**Problem to solve**
Below are the records; copy exactly the stretch from the line containing "Como medir?" through the line containing "correta de confirmar as medidas.", both ends included, and nothing else.

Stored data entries
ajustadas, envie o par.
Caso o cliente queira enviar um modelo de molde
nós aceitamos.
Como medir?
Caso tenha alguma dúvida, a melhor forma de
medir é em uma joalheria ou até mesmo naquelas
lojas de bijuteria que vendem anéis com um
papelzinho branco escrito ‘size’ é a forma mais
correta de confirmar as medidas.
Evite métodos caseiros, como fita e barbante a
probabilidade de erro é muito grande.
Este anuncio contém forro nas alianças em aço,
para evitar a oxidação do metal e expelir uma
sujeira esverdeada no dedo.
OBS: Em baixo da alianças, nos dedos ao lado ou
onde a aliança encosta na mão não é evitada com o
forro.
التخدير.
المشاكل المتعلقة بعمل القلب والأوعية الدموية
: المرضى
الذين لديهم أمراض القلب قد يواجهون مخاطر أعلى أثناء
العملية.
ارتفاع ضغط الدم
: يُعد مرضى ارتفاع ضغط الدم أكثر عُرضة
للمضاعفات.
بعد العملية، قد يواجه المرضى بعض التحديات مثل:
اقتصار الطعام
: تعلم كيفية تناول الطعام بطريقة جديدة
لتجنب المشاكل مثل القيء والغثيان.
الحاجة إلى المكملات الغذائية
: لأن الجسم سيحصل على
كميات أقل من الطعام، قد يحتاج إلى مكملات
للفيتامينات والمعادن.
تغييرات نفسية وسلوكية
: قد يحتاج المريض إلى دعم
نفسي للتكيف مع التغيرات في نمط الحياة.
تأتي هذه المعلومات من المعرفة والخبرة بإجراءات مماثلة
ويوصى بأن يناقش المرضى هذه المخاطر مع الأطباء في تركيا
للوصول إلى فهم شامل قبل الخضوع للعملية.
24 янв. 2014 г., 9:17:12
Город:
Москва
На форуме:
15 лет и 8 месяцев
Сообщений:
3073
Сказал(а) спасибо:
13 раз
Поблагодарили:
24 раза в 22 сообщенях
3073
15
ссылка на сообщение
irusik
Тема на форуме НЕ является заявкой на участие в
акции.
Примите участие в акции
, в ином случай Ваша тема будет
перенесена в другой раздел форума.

**Response to this exercise**
Como medir?
Caso tenha alguma dúvida, a melhor forma de
medir é em uma joalheria ou até mesmo naquelas
lojas de bijuteria que vendem anéis com um
papelzinho branco escrito ‘size’ é a forma mais
correta de confirmar as medidas.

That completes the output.